The next step is to configure the High Availability between the two Netscaler VPX's, to do this click System, High Availability, from there you should see the first node in the state UP. Click the Add button. 

You should now enter the NSIP of the secondary node into the Node IP field. The username and password to login to the Netscaler should be the same on both these devices, I have left these as there default nsroot/nsroot.

When you click Create the Netscaler will prompt you to restart the running configuration and reboot the device.

Once the restart has completed, under the High Availability section you should see both nodes. As heart beating should be operating between the devices the first Netscaler VPX should still be operating as the Primary. 

The Actions menu can be used to show details, Force Synchronization and Force Failover between the two devices. 

The next step is to define the Services (or Servers, that you want to load balance between), to do this expand Traffic Management, then Load Balancing and click on Services. Click on Add to launch the wizard.

Configure the settings to be in line with your environment, I have two Web Servers (192.168.0.50 & 51) that are inside the local area network. You must create a Service for each of these servers. 

The servers are still offline for me at the moment therefore they appear as DOWN. This will automatically change when the Netscaler can communicate using the SNIP over ICMP.

Once I brought the servers online and there was connectivity between the Netscaler and the Web Servers the State changed to UP, and the lights went green. It would be a good time to save the running configuration.

Also from the Load Balancing menu, click on Virtual Servers, a Virtual Server in NetScaler is a Netscaler entity that external clients can use to access applications hosted on the servers. A Virtual Server is represented by a hostname, Virtual IP (VIP), port and protocol. Click Add to begin creating a new Virtual Server.

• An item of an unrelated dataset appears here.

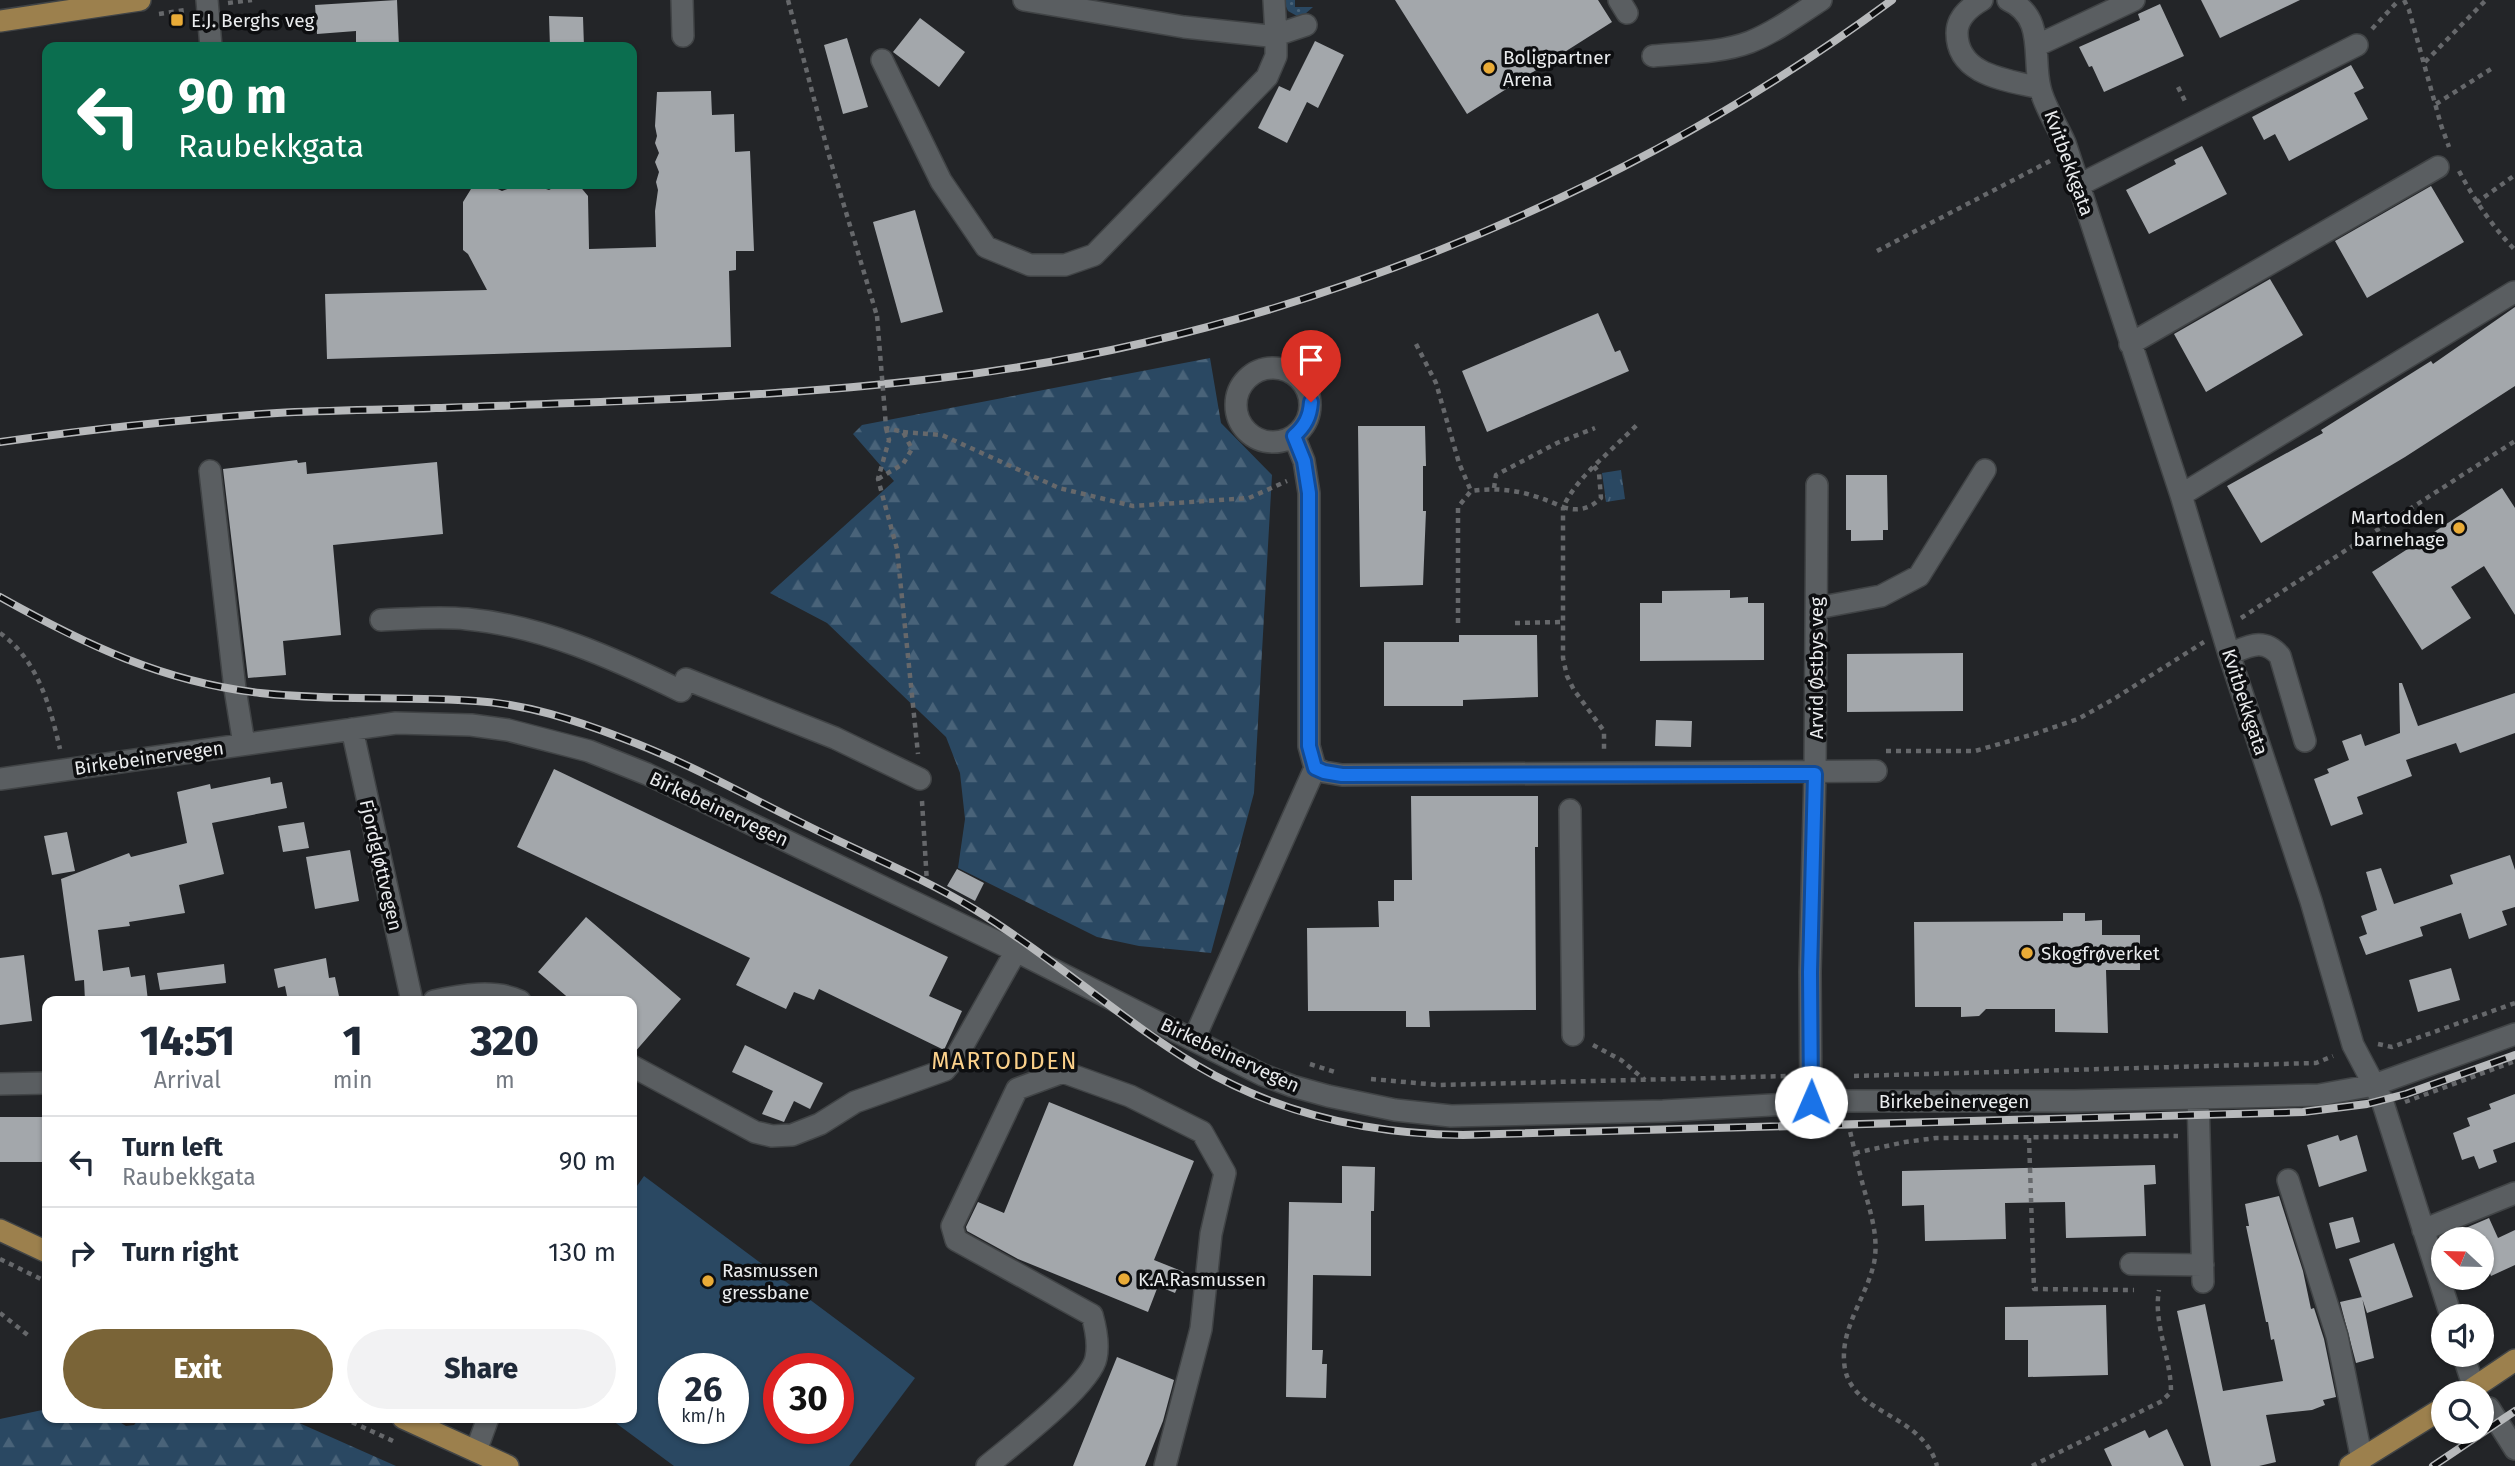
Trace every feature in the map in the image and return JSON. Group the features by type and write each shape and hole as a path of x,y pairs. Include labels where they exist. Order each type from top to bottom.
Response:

The name of the Netscaler Virtual Server is only locally relevant, therefore it does not make much difference what this is called here. I have configured my Virtual Server with the IP address of 172.16.0.100, which is the subnet that is in use on my DMZ side of the network. The Netscaler VPX's have two NIC's, one on each side of the two networks, LAN and DMZ.

Once you click OK, you will be prompted to enable the feature "LB", click Yes to this.

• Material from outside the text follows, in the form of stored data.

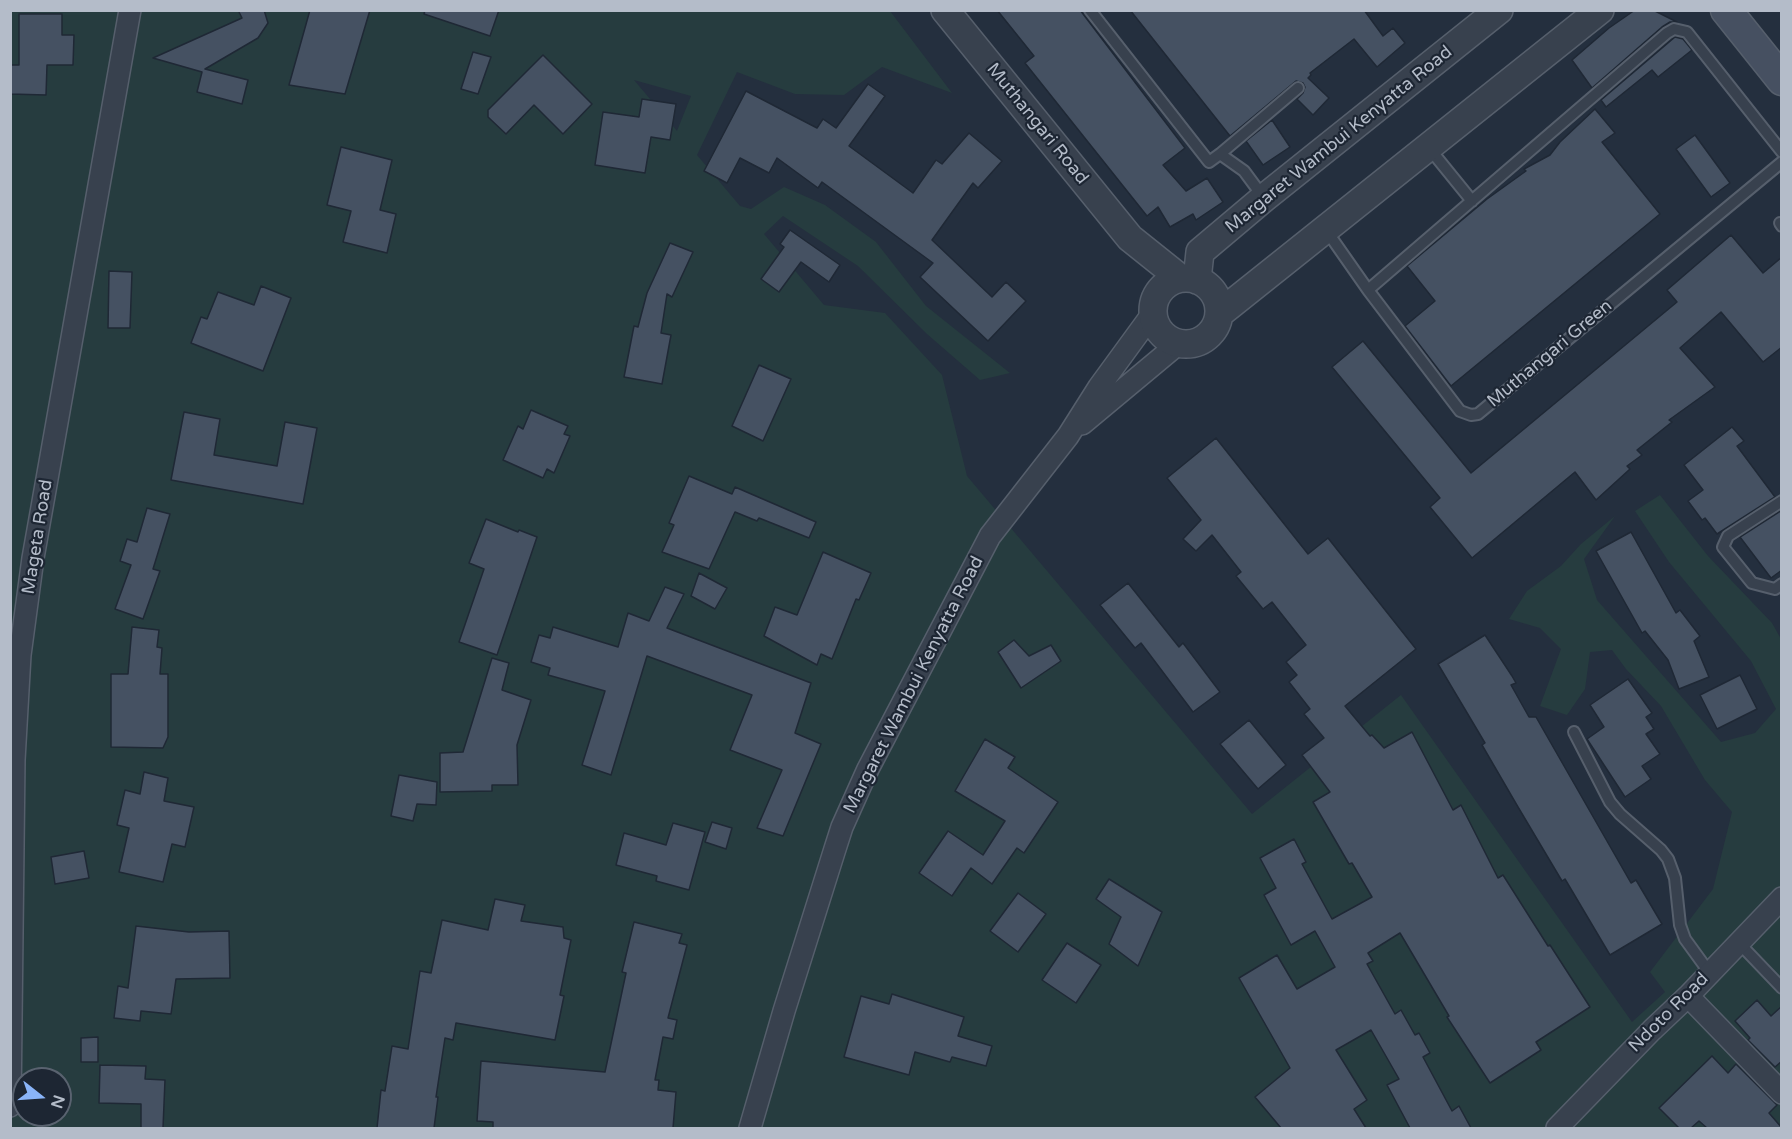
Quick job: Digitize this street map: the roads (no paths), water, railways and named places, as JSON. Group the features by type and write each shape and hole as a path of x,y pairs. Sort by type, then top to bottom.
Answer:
{"main road":[{"path":"1735,14 1782,80"}],"street":[{"name":"Mageta Road","path":"10,1106 14,760 20,656 33,558 130,10"},
{"name":"Muthangari Road","path":"945,10 1130,238 1189,279"},
{"name":"Margaret Wambui Kenyatta Road","path":"1189,279 1200,252 1499,10"},
{"path":"1219,314 1600,10"},
{"name":"Muthangari Road","path":"1130,238 1155,304"},
{"path":"1189,279 1205,284 1216,297 1219,314 1214,329 1208,336 1194,344 1178,344 1160,332 1155,323 1155,304 1167,284 1189,279"},
{"name":"Margaret Wambui Kenyatta Road","path":"750,1128 842,826 868,769 990,536 1068,436 1155,304"},
{"name":"Margaret Wambui Kenyatta Road","path":"1068,436 1178,344"},
{"name":"Ndoto Road","path":"1557,1128 1782,898"},
{"path":"1688,996 1782,1093"}],"lane":[{"path":"1090,10 1209,162 1298,88"},
{"path":"1368,290 1674,29 1687,32 1782,152"},
{"path":"1428,148 1472,201"},
{"path":"1220,154 1244,171 1264,198"},
{"name":"Muthangari Green","path":"1326,230 1368,290 1461,411 1471,416 1478,414 1782,162"},
{"path":"1782,501 1728,536 1723,547 1752,583 1775,589 1782,584"},
{"path":"1574,732 1610,802 1668,859 1675,878 1682,932 1709,972"},
{"path":"1738,942 1782,988"}]}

After this completes you will see under Services and Service Groups, no Virtual Server Service Bindings, click on the arrow to begin configuring this.

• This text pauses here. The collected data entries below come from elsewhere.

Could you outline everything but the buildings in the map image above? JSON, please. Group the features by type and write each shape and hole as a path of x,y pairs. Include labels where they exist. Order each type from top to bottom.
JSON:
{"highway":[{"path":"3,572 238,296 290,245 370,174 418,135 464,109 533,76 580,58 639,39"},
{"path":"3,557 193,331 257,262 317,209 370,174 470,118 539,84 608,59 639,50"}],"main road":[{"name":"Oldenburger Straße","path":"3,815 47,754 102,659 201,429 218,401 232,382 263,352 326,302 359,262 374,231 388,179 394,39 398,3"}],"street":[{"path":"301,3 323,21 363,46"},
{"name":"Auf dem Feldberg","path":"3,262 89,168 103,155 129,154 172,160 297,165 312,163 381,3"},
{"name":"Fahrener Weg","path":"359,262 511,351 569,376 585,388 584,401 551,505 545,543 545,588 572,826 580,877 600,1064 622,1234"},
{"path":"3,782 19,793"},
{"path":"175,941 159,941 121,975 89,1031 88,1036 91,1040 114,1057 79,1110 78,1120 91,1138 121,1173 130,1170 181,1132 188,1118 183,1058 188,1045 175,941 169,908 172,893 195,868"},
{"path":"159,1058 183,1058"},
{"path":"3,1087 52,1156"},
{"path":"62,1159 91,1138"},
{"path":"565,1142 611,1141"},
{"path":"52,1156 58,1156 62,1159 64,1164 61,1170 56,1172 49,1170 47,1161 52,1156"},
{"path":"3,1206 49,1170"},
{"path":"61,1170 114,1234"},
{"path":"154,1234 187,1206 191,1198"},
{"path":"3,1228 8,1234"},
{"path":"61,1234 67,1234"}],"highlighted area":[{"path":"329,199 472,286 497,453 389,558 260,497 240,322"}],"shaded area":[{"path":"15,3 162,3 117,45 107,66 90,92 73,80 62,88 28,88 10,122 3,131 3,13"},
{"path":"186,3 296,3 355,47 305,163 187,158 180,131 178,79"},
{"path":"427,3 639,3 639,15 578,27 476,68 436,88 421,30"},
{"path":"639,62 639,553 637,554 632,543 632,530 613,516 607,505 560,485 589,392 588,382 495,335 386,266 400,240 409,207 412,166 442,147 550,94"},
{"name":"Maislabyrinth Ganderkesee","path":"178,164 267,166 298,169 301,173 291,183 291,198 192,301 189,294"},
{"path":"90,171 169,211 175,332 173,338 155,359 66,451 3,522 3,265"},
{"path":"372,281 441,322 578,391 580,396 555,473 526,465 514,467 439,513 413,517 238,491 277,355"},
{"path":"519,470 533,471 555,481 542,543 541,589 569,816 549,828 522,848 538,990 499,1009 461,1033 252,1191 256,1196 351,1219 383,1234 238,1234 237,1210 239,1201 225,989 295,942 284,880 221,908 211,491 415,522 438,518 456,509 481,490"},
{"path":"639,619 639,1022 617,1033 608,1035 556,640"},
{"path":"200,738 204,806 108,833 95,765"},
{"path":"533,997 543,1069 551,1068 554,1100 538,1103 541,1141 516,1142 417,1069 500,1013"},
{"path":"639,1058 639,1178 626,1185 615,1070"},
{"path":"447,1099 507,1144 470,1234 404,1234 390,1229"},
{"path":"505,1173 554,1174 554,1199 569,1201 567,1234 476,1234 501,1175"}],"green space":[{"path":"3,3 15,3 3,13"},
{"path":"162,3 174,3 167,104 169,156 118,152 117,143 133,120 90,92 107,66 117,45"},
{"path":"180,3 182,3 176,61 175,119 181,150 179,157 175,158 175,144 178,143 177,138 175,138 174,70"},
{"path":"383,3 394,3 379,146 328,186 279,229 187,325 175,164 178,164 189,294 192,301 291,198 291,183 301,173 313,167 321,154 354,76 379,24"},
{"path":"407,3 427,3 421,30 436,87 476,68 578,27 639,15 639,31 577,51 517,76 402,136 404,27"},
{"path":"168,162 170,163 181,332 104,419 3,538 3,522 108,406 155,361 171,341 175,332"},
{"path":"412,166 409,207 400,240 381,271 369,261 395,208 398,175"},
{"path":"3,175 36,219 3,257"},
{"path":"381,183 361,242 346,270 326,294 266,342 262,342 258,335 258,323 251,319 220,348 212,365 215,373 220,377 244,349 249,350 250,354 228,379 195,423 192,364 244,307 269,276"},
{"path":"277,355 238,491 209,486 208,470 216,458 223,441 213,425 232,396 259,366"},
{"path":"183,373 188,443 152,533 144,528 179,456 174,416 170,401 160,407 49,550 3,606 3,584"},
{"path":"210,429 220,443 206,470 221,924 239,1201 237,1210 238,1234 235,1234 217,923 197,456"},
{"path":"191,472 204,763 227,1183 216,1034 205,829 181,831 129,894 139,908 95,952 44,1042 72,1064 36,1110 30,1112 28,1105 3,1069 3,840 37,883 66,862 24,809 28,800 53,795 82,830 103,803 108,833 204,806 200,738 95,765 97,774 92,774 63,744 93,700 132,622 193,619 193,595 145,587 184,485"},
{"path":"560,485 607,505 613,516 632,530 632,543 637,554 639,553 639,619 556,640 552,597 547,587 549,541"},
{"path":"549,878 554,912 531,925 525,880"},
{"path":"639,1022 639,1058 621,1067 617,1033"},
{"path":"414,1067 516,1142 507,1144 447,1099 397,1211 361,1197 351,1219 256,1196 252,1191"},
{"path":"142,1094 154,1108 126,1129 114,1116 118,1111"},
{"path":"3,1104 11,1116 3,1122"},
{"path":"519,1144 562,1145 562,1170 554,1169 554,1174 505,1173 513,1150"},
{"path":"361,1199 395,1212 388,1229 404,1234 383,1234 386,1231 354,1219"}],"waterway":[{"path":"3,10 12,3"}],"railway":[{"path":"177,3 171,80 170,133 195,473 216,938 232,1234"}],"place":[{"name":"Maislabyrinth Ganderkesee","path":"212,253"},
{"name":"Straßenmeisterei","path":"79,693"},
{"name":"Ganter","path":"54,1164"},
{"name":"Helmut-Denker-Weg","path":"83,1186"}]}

This is where we bind the services (or servers to be load balanced) to the Netscaler Virtual Server, click the Plus button to open the console.

Select both of the services that you created in the previous steps, in my example I have named both of my web servers "iisx". Click OK once this has been done.

Click Bind.

Click Done.

You must now click on the Method button from under the Advanced menu, this will expand the configuration screen and allow you to choose a High Availability method. Netscaler supports a number of different load balancing algorithms, the most common ones being;

• LEASTCONNECTION (Which service currently has the fewest client connections. This is the default load balancing algorithm.)
• ROUNDROBIN (Which service is at the top of a list of services. After that service is selected for a connection, it moves to the bottom of the list.)
• LEASTRESPONSETIME (Which load balanced server currently has the quickest response time.)
• URLHASH (A hash of the destination URL.)

A full list of the supported algorithms can be found at the following Citrix eDocs article http://support.citrix.com/proddocs/topic/netscaler-load-balancing-93/ns-lb-customizing-lbalgorithms-wrapper-con.html

I am going to configure LEAST CONNECTION at this stage, once done click OK. You should review the eDocs page to determine which algorithm will suit your needs the best.

The Virtual Server still appears to be “DOWN”, this will come online when the configuration is applied and saved to the memory. Click Done.

Once a refresh has occurred, click the Save icon.

Click Yes to confirm.

Now if you browse to the external VIP IP address, you should be connected to one of the web servers, I changed the default IIS landing page to ensure it was working correctly.